Some years ago in Rio, two black guys who really didn’t know anything about nazism sprayed the swastika as a symbol of rebellion on the monument of Zumbi, leader of quilombo dos Palmares, which  resisted both Portuguese and Dutch colonizers for one century.

 

Zumbi had the blessings of his orisha Ogum. Ogunyê!

 

In Brazilian syncretism, Ogun is often Saint George, who is represented as a Templar knight in this image I found on the web.

 

In some interpretations of St. George, the dragon he killed was the church that at the time refused to recognize his christian mission.

 

Somewhere around the Tempelhof district area, in Mariendorfspark, I found my temple of Ogun open-doors, as an ancient instrument of science, that was probably very useful during the colonization discoveries in the Americas.

Ogun’s element is metal.
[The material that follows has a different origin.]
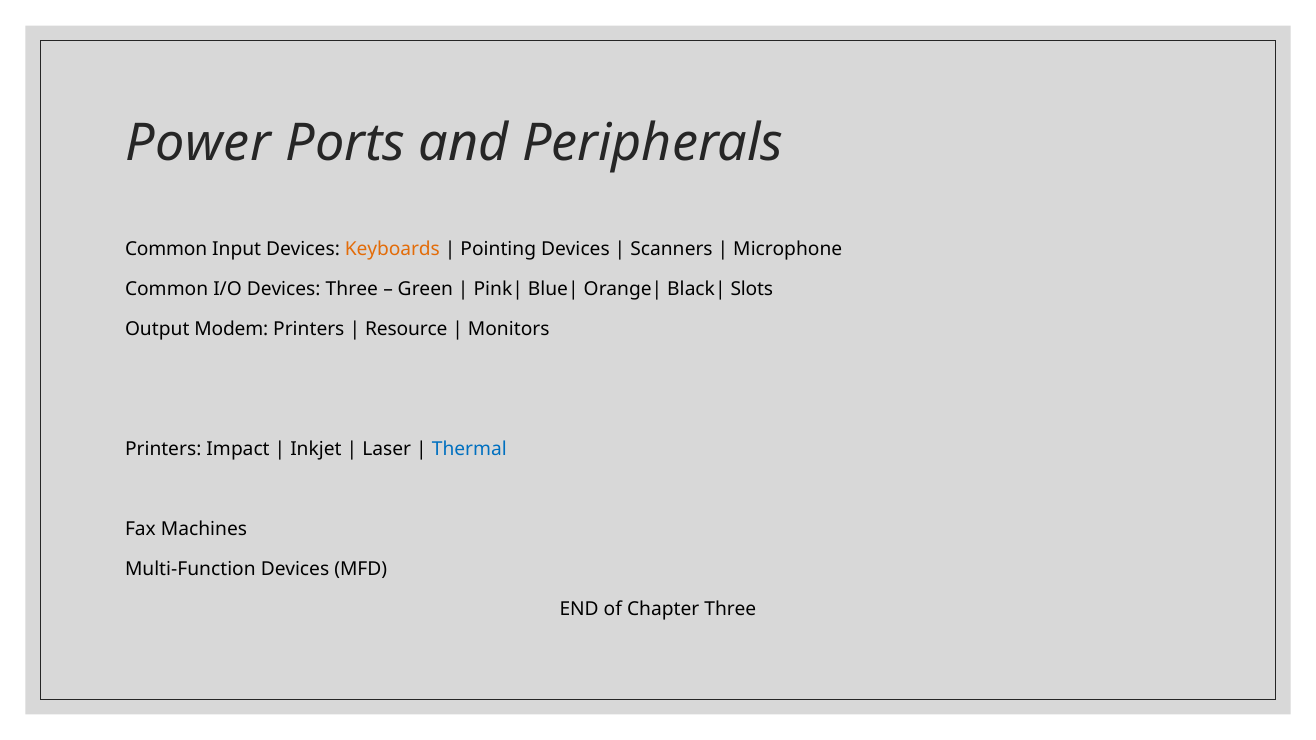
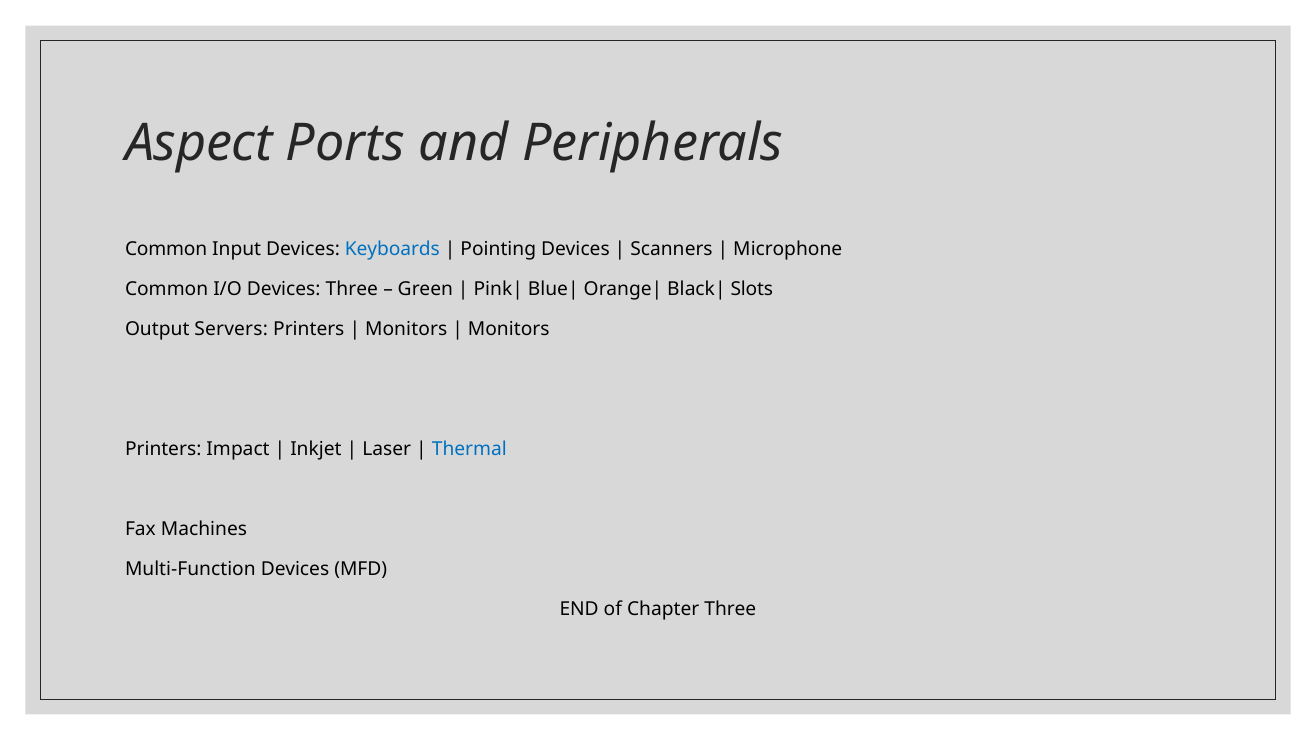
Power: Power -> Aspect
Keyboards colour: orange -> blue
Modem: Modem -> Servers
Resource at (406, 329): Resource -> Monitors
Besides warriors, he also protects and blesses travelers and technology.

 

One day I came to the temple and “heard” the silent conversation between Ogun and Mani, the nordic moon god [… ]

 

Syncretism with christian saints was also here to gradually erase the “pagan” traces: the magic dialogues people used to have with the forces of nature…

 

Freya, the nordic goddess of love and fertility, was merged with Virgin Mary,

 

as also was Yemanja, the queen of the seas, and mother of many Orishas in Afrobrazilian traditions

 

Since two years I offer Yemanja a white rose on her day, every 2nd of February. Here in Berlin d’Oxum, of sweet lakes and rivers… my mother Yemanja is also here.
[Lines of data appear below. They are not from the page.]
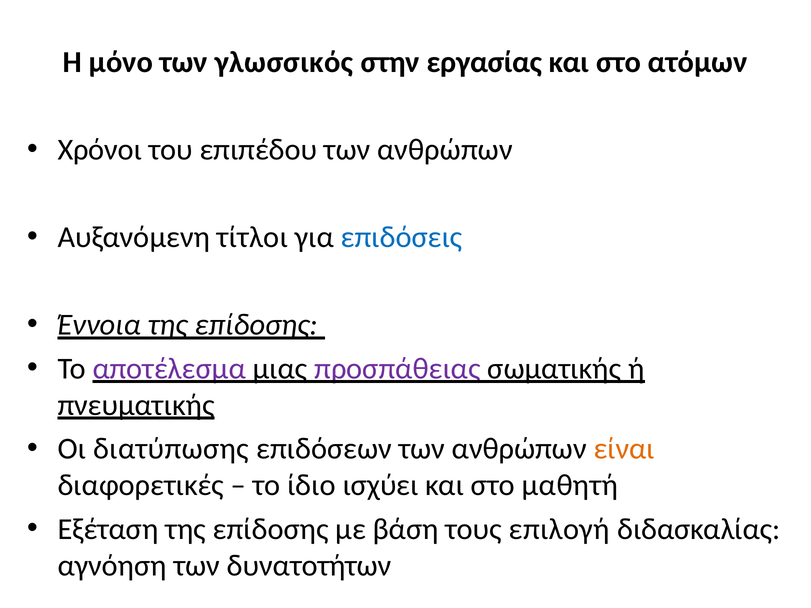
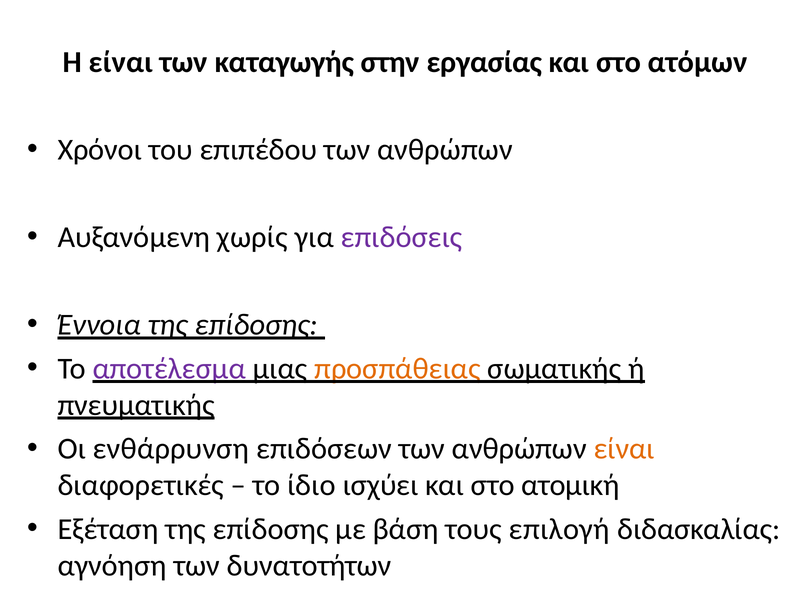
Η μόνο: μόνο -> είναι
γλωσσικός: γλωσσικός -> καταγωγής
τίτλοι: τίτλοι -> χωρίς
επιδόσεις colour: blue -> purple
προσπάθειας colour: purple -> orange
διατύπωσης: διατύπωσης -> ενθάρρυνση
μαθητή: μαθητή -> ατομική
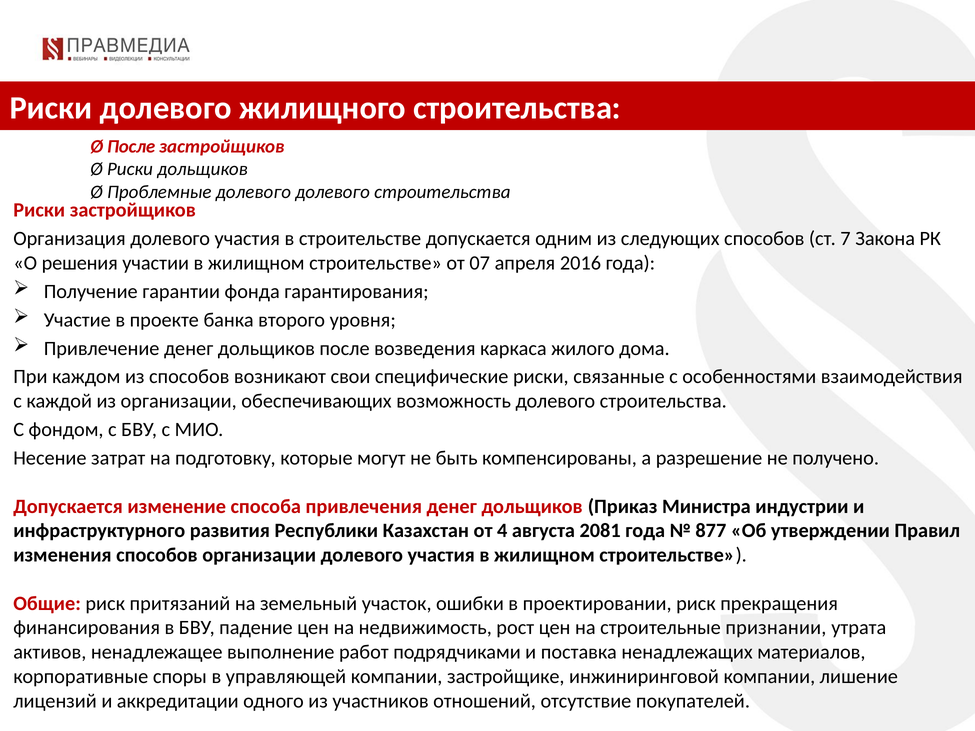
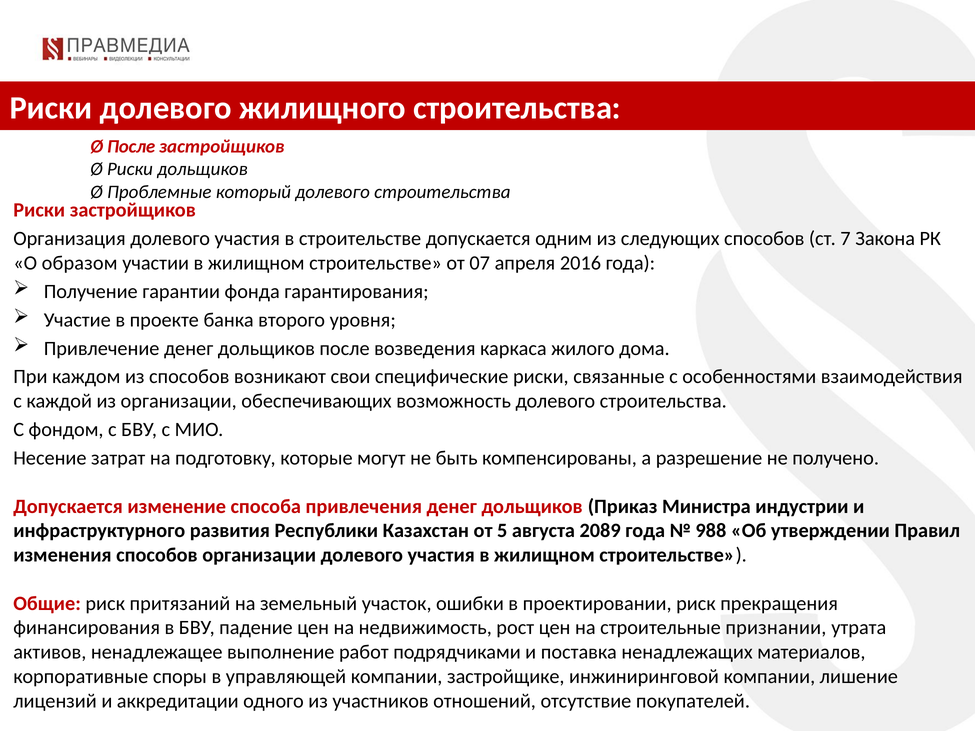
Проблемные долевого: долевого -> который
решения: решения -> образом
4: 4 -> 5
2081: 2081 -> 2089
877: 877 -> 988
Even when the fluid waters are converted into frozen fractals. She is always there.

 

Although western science and reason are the most popular “beliefs” here, “God” still survives as propaganda.

 

Nordic “pagan” vocabularies were gone, but not totally.

 

There are still some traces, necklaces…

 

there are still some angels, witches…

 

and good luck…

 

This is a place for exiles, hibernetics, new poetry and cut ups inspired by chance.

There are no ghosts from history or from the unforeseen for me to see now.

 

My dada Berlin… you in spring re-breeds me as again I can breathe you in, deeply…

 

Berliner Luft. Freiheit Luft.

Like the colorful kites from my days in Complexo do Alemão, when it was not the frantic flight of bullets.

 

In the sky we have in common, my two wor(l)ds dance freely and mingle above,

 

with the echo of the last hours in a small crowd,

[ to be continued…]

 

Exhibitions

The artwork is a part of  the ongoing project A Portal Experiment. It took part, as a cartographic node,  in the exhibition autobiographical.rituals  (Transmediale/CTM Vorspiel 2017) and, as a printed publication, in ¡n[s]urgênc!as Program’s public presentation at Agora Collective in September 29th, 2018.